Was ist das für ein Schutz, wenn eine in der Prostitution tätige Migrantin, die in Deutschland bleiben und leben möchte, Angst haben muss, dass ihr als Hure andere Jobs und eine gesellschaftliche Teilhabe verwehrt werden? Was ist das für ein Schutz, wenn Studentinnen, die sich durch Escort finanzieren, um ihre zukünftige Karriere bangen müssen, weil der Stempel als Nutte an ihnen prangt?
Weiterhin sollen wir Prostituierte geschützt werden durch eine Pflicht-Gesundheitsberatung. Dabei muss lobenswert erwähnt werden, dass die umstrittene Pflichtuntersuchung vom Tisch ist. Gegen eine gute berufsständige Gesundheitsberatung gäbe es im Grunde nichts einzuwenden, wenn dies denn vernünftig gemacht wird und freiwillig aus eigenem Antrieb erfolgt.
Dass wir hier von sinnvollen Regelungen weit weg sind, beweist dass die Gesundheitsämter Sturm laufen gegen die angedachte neue Bestimmung.
Sie fürchten zu Recht, dass das Vertrauen, welches sie über Jahrzehnte aufgebaut haben, zu Nichte gemacht wird. Dabei ist gar nicht die Beratung das Problem, sondern die damit verbundene Registrierung. Ohne Nachweis des Gesundheitsamtes kann die Prostituierte sich nicht bei der Meldebehörde anmelden. So ist es gedacht. Das Gesundheitsamt ist somit nicht mehr der Ort, wo gerade die sogenannten vulnerablen Personengruppen in unserer Branche sich vertrauensvoll hinbegeben und ehrlich erzählen können, dass sie jahrelang ohne Kondom gearbeitet haben. Sie müssen ja statt einfühlsamer Beratung befürchten, den dringend benötigten Stempel nicht zu bekommen.
Für Sexarbeiter/innen, die ohne Aufenthaltsgenehmigung in Deutschland leben, die jünger als 18 Jahre sind oder die die Nebentätigkeit auf keinen Fall Preis geben wollen, fällt in Zukunft das Gesundheitsamt als Anlaufstelle und zur Notversorgung aus. Dies dient sicher nicht dem Schutz der Frauen.

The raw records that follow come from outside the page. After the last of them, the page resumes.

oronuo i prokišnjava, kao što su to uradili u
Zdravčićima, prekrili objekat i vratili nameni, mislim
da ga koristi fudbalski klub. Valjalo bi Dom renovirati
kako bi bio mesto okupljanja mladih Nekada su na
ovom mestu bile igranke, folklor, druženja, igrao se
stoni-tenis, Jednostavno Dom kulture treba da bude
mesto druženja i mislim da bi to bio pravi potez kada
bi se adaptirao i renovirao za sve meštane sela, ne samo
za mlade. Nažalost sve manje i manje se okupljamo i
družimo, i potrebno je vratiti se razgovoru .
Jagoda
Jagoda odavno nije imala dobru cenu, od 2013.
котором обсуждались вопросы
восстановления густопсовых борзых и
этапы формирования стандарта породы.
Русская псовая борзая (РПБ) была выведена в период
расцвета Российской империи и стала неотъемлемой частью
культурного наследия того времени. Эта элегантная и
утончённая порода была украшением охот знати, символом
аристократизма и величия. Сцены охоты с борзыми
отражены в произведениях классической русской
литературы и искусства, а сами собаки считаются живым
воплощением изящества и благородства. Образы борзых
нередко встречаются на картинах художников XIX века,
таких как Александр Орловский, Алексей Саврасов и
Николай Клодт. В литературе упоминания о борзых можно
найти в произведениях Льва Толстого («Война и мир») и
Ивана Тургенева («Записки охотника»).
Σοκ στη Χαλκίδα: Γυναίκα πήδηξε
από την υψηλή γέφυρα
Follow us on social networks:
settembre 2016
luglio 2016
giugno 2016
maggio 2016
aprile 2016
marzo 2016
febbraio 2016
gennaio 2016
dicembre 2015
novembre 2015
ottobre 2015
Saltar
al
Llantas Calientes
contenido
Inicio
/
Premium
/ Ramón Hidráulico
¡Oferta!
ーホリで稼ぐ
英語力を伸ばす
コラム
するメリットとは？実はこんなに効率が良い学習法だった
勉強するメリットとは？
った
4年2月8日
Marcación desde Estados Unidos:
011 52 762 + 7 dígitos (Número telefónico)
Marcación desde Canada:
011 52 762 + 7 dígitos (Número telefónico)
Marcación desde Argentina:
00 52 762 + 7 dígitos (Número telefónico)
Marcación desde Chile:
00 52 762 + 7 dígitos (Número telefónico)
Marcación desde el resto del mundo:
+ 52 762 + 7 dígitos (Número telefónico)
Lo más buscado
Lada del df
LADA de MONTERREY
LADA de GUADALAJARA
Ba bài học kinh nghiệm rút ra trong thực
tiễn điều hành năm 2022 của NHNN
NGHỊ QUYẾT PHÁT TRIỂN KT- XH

Außerdem müßte für diesen bürokratische Akt auch noch das Infektionsschutzgesetz geändert werden. Nach § 19 sieht dieses nämlich vor, dass die Gesundheitsämter Information, Aufklärung und freiwillig und anonym wahrzunehmende Beratungs- und Untersuchungsangebote zu sexuell übertragbaren Infektionen (STI) vorhalten, ggf. auch aufsuchend. Diese Maßnahmen sind sehr erfolgreich, und haben in Deutschland nachweislich (RKI-Studien) zum niedrigsten Infektionsstand an Geschlechtskrankheiten in Europa geführt.